**WORK ITEM:** Given the records below, the lines starting at the line with "Adverse events were" and ending at the line with "Neutral taste and excellent" should be output exactly, both end lines kept and pictures left out.

((

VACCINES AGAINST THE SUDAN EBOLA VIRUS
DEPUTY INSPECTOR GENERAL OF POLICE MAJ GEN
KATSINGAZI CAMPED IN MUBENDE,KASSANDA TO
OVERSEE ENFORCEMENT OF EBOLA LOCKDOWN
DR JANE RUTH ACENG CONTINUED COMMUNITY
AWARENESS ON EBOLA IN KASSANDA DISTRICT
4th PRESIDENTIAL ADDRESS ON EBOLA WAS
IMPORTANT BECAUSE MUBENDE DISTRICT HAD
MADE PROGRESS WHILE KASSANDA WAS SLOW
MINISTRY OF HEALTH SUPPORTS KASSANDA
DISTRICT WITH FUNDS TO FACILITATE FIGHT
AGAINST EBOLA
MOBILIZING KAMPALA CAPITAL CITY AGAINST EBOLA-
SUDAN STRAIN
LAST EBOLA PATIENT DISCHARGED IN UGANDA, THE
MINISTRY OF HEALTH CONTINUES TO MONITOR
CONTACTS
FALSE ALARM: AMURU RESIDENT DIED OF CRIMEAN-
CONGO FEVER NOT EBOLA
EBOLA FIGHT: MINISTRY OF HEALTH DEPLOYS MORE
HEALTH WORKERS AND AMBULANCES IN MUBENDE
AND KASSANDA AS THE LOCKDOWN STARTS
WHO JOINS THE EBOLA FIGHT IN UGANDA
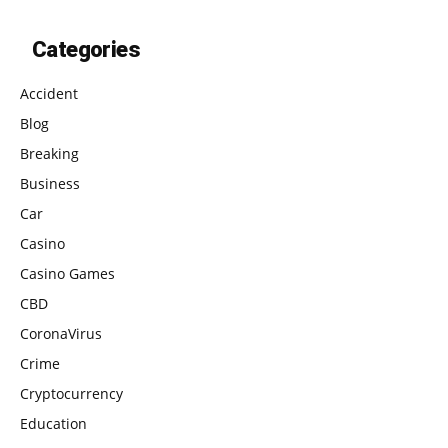
Categories
Accident
Blog
Breaking
Business
Car
Casino
Casino Games
CBD
CoronaVirus
Crime
Cryptocurrency
Education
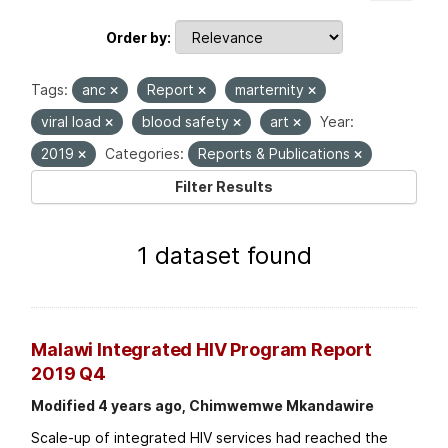
Order by
Tags:
anc
Report
marternity
viral load
blood safety
art
Year:
2019
Categories:
Reports & Publications
Filter Results
1 dataset found
Malawi Integrated HIV Program Report
2019 Q4
Modified 4 years ago, Chimwemwe Mkandawire
Scale-up of integrated HIV services had reached the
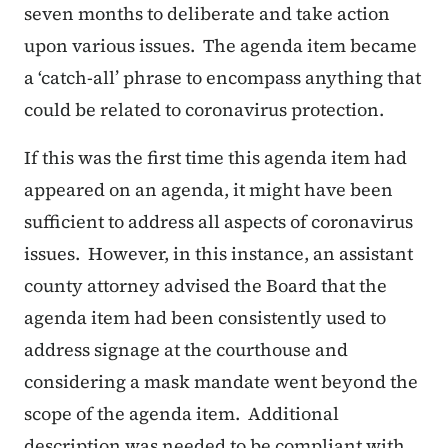
seven months to deliberate and take action
upon various issues. The agenda item became
a ‘catch-all’ phrase to encompass anything that
could be related to coronavirus protection.
If this was the first time this agenda item had
appeared on an agenda, it might have been
sufficient to address all aspects of coronavirus
issues. However, in this instance, an assistant
county attorney advised the Board that the
agenda item had been consistently used to
address signage at the courthouse and
considering a mask mandate went beyond the
scope of the agenda item. Additional
description was needed to be compliant with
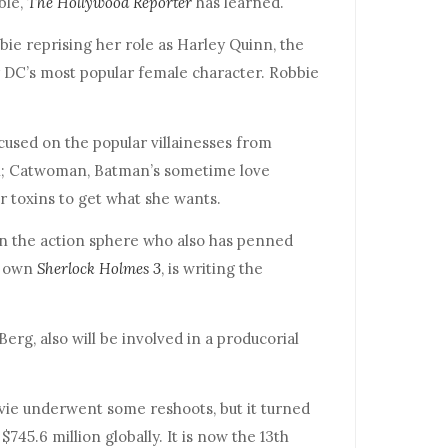
ble,
The Hollywood Reporter
has learned.
bie reprising her role as Harley Quinn, the
ly DC’s most popular female character. Robbie
used on the popular villainesses from
n; Catwoman, Batman’s sometime love
ir toxins to get what she wants.
n the action sphere who also has penned
’ own
Sherlock Holmes 3
, is writing the
erg, also will be involved in a producorial
ie underwent some reshoots, but it turned
 $745.6 million globally. It is now the 13th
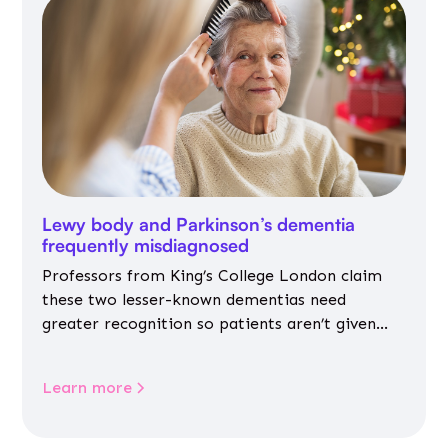
Lewy body and Parkinson’s dementia
frequently misdiagnosed
Professors from King’s College London claim
these two lesser-known dementias need
greater recognition so patients aren’t given
inappropriate medicines
Learn more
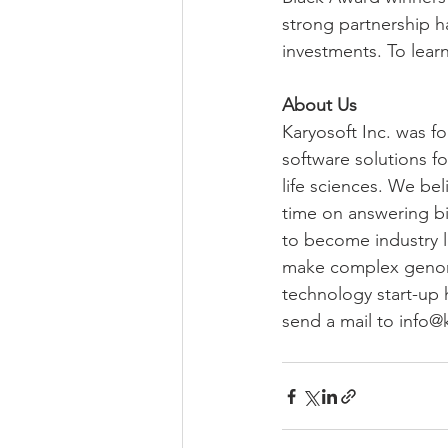
strong partnership h
investments. To learn
About Us
Karyosoft Inc. was f
software solutions fo
life sciences. We be
time on answering bio
to become industry l
make complex genomics
technology start-up 
send a mail to info@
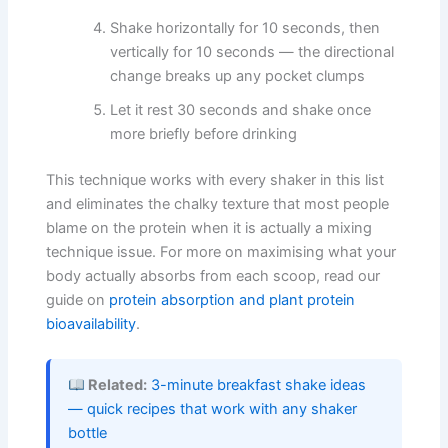
Shake horizontally for 10 seconds, then
vertically for 10 seconds — the directional
change breaks up any pocket clumps
Let it rest 30 seconds and shake once
more briefly before drinking
This technique works with every shaker in this list
and eliminates the chalky texture that most people
blame on the protein when it is actually a mixing
technique issue. For more on maximising what your
body actually absorbs from each scoop, read our
guide on
protein absorption and plant protein
bioavailability
.
Related:
3-minute breakfast shake ideas
— quick recipes that work with any shaker
bottle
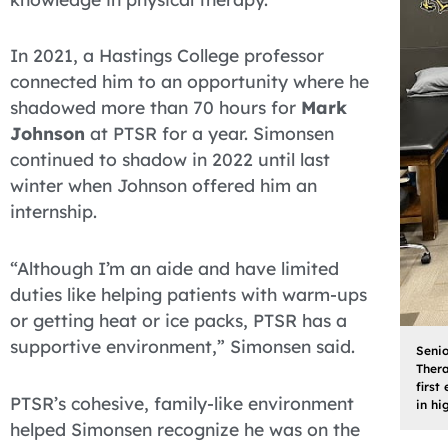
In 2021, a Hastings College professor
connected him to an opportunity where he
shadowed more than 70 hours for
Mark
Johnson
at PTSR for a year. Simonsen
continued to shadow in 2022 until last
winter when Johnson offered him an
internship.
“Although I’m an aide and have limited
duties like helping patients with warm-ups
or getting heat or ice packs, PTSR has a
supportive environment,” Simonsen said.
Senio
Thera
first
PTSR’s cohesive, family-like environment
in hi
helped Simonsen recognize he was on the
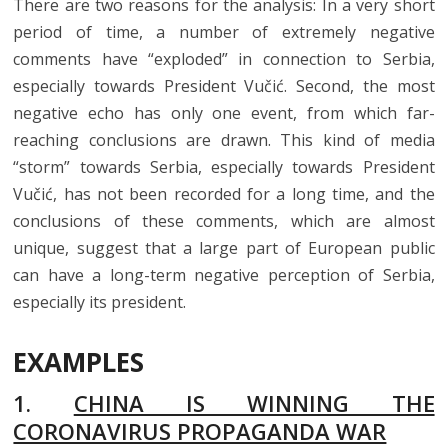
There are two reasons for the analysis: In a very short
period of time, a number of extremely negative
comments have “exploded” in connection to Serbia,
especially towards President Vučić. Second, the most
negative echo has only one event, from which far-
reaching conclusions are drawn. This kind of media
“storm” towards Serbia, especially towards President
Vučić, has not been recorded for a long time, and the
conclusions of these comments, which are almost
unique, suggest that a large part of European public
can have a long-term negative perception of Serbia,
especially its president.
EXAMPLES
1.
CHINA IS WINNING THE
CORONAVIRUS PROPAGANDA WAR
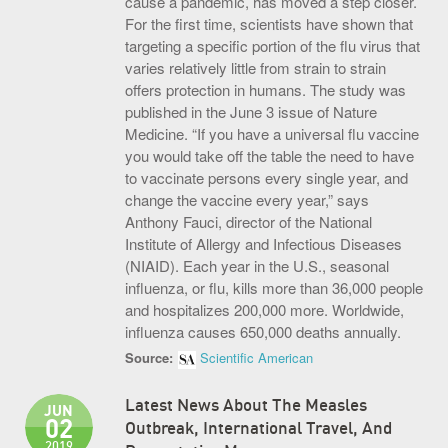
cause a pandemic, has moved a step closer.
For the first time, scientists have shown that
S.O.U.P! Event
targeting a specific portion of the flu virus that
Big Shots Supporting Little Tots Luncheon
varies relatively little from strain to strain
offers protection in humans. The study was
Media Inquiries
published in the June 3 issue of Nature
Medicine. “If you have a universal flu vaccine
you would take off the table the need to have
to vaccinate persons every single year, and
change the vaccine every year,” says
Anthony Fauci, director of the National
Institute of Allergy and Infectious Diseases
(NIAID). Each year in the U.S., seasonal
influenza, or flu, kills more than 36,000 people
and hospitalizes 200,000 more. Worldwide,
influenza causes 650,000 deaths annually.
Source:
Scientific American
Latest News About The Measles
JUN
02
Outbreak, International Travel, And
2019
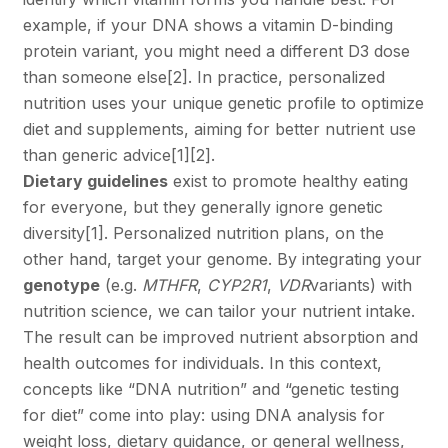
example, if your DNA shows a vitamin D-binding
protein variant, you might need a different D3 dose
than someone else
[2]
. In practice, personalized
nutrition uses your unique genetic profile to optimize
diet and supplements, aiming for better nutrient use
than generic advice
[1]
[2]
.
Dietary guidelines
exist to promote healthy eating
for everyone, but they generally ignore genetic
diversity
[1]
. Personalized nutrition plans, on the
other hand, target your genome. By integrating your
genotype
(e.g.
MTHFR
,
CYP2R1
,
VDR
variants) with
nutrition science, we can tailor your nutrient intake.
The result can be improved nutrient absorption and
health outcomes for individuals. In this context,
concepts like “DNA nutrition” and “genetic testing
for diet” come into play: using DNA analysis for
weight loss, dietary guidance, or general wellness,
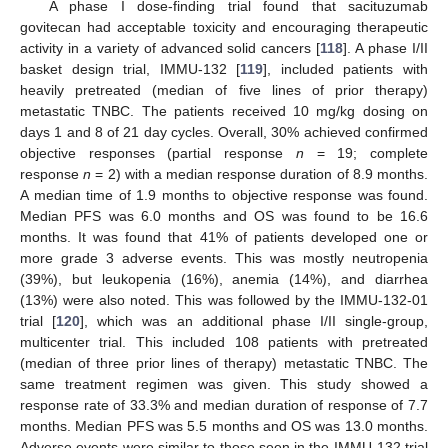
A phase I dose-finding trial found that sacituzumab
govitecan had acceptable toxicity and encouraging therapeutic
activity in a variety of advanced solid cancers [
118
]. A phase I/II
basket design trial, IMMU-132 [
119
], included patients with
heavily pretreated (median of five lines of prior therapy)
metastatic TNBC. The patients received 10 mg/kg dosing on
days 1 and 8 of 21 day cycles. Overall, 30% achieved confirmed
objective responses (partial response
n
= 19; complete
response
n
= 2) with a median response duration of 8.9 months.
A median time of 1.9 months to objective response was found.
Median PFS was 6.0 months and OS was found to be 16.6
months. It was found that 41% of patients developed one or
more grade 3 adverse events. This was mostly neutropenia
(39%), but leukopenia (16%), anemia (14%), and diarrhea
(13%) were also noted. This was followed by the IMMU-132-01
trial [
120
], which was an additional phase I/II single-group,
multicenter trial. This included 108 patients with pretreated
(median of three prior lines of therapy) metastatic TNBC. The
same treatment regimen was given. This study showed a
response rate of 33.3% and median duration of response of 7.7
months. Median PFS was 5.5 months and OS was 13.0 months.
Adverse events were similar to those seen in the IMMU-132 trial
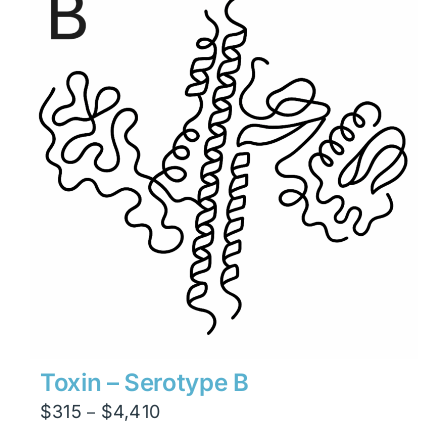
$8,820
Toxin – Serotype B
Price
$
315
$
4,410
–
range:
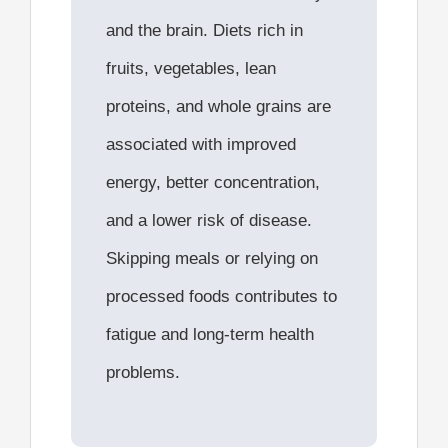
and the brain. Diets rich in
fruits, vegetables, lean
proteins, and whole grains are
associated with improved
energy, better concentration,
and a lower risk of disease.
Skipping meals or relying on
processed foods contributes to
fatigue and long-term health
problems.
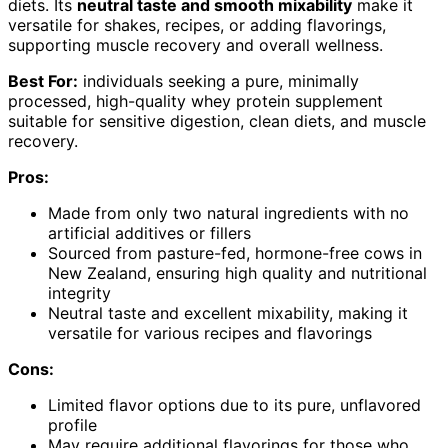
diets. Its
neutral taste and smooth mixability
make it
versatile for shakes, recipes, or adding flavorings,
supporting muscle recovery and overall wellness.
Best For:
individuals seeking a pure, minimally
processed, high-quality whey protein supplement
suitable for sensitive digestion, clean diets, and muscle
recovery.
Pros:
Made from only two natural ingredients with no
artificial additives or fillers
Sourced from pasture-fed, hormone-free cows in
New Zealand, ensuring high quality and nutritional
integrity
Neutral taste and excellent mixability, making it
versatile for various recipes and flavorings
Cons:
Limited flavor options due to its pure, unflavored
profile
May require additional flavorings for those who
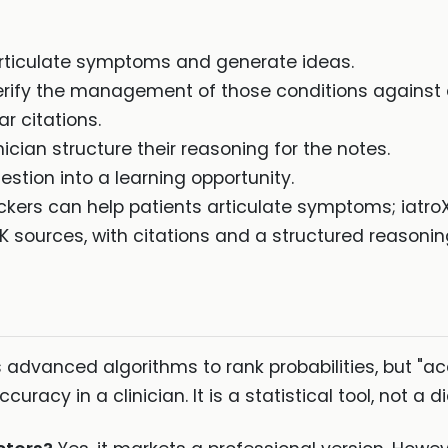
articulate symptoms and generate ideas.
verify the management of those conditions against
 citations.
nician structure their reasoning for the notes.
estion into a learning opportunity.
rs can help patients articulate symptoms; iatroX is 
K sources, with citations and a structured reasonin
s advanced algorithms to rank probabilities, but "
uracy in a clinician. It is a statistical tool, not a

))

**RESULT OF THE TASK:**
Adverse events were similar to those seen in the IMMU-132 trial
$8,820
Toxin – Serotype B
Price
$
315
$
4,410
–
range:
and the brain. Diets rich in
fruits, vegetables, lean
proteins, and whole grains are
associated with improved
energy, better concentration,
and a lower risk of disease.
Skipping meals or relying on
processed foods contributes to
fatigue and long-term health
problems.
diets. Its
neutral taste and smooth mixability
make it
versatile for shakes, recipes, or adding flavorings,
supporting muscle recovery and overall wellness.
Best For:
individuals seeking a pure, minimally
processed, high-quality whey protein supplement
suitable for sensitive digestion, clean diets, and muscle
recovery.
Pros:
Made from only two natural ingredients with no
artificial additives or fillers
Sourced from pasture-fed, hormone-free cows in
New Zealand, ensuring high quality and nutritional
integrity
Neutral taste and excellent mixability, making it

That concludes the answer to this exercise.